• EXERCISE DIRECTIONS: Edit everything from the start of the records down to the line containing "Recorded: 9.56", replacing "Maintenance sheet line" with "Service log entry" and leaving the rest unchanged.

• SOURCE MATERIAL:

** Begin **

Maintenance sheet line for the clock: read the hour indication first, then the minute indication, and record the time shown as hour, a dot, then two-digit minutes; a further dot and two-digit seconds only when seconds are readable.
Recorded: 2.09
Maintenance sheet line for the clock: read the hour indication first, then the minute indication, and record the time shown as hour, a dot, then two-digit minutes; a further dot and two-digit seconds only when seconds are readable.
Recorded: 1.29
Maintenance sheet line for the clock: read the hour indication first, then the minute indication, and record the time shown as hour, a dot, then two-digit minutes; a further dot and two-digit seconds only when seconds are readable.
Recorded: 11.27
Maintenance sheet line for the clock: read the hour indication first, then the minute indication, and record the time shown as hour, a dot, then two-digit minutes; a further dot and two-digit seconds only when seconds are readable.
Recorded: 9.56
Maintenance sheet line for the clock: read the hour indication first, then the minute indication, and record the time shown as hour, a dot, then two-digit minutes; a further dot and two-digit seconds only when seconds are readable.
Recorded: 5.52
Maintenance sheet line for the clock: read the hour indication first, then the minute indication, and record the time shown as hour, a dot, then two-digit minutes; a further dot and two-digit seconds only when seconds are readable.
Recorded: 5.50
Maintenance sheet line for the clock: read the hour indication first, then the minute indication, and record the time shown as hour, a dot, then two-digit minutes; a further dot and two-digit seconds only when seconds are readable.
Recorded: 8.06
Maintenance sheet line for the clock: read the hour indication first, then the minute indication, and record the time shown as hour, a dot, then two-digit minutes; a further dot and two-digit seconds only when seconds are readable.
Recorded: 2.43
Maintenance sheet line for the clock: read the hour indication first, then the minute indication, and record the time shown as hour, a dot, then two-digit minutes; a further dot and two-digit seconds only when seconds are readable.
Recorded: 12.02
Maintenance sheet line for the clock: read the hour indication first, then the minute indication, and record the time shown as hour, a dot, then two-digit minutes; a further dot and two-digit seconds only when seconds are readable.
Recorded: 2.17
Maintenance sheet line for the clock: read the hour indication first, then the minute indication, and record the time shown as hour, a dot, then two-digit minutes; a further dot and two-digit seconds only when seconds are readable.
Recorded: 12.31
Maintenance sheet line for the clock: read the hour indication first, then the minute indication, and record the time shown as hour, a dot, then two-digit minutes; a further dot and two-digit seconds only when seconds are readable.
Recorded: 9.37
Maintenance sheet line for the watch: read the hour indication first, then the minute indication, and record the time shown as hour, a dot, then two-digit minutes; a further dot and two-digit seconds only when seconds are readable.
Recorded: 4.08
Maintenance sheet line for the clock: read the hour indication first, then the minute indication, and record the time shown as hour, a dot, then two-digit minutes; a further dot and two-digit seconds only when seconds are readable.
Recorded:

** End **

• EXERCISE OUTPUT:
Service log entry for the clock: read the hour indication first, then the minute indication, and record the time shown as hour, a dot, then two-digit minutes; a further dot and two-digit seconds only when seconds are readable.
Recorded: 2.09
Service log entry for the clock: read the hour indication first, then the minute indication, and record the time shown as hour, a dot, then two-digit minutes; a further dot and two-digit seconds only when seconds are readable.
Recorded: 1.29
Service log entry for the clock: read the hour indication first, then the minute indication, and record the time shown as hour, a dot, then two-digit minutes; a further dot and two-digit seconds only when seconds are readable.
Recorded: 11.27
Service log entry for the clock: read the hour indication first, then the minute indication, and record the time shown as hour, a dot, then two-digit minutes; a further dot and two-digit seconds only when seconds are readable.
Recorded: 9.56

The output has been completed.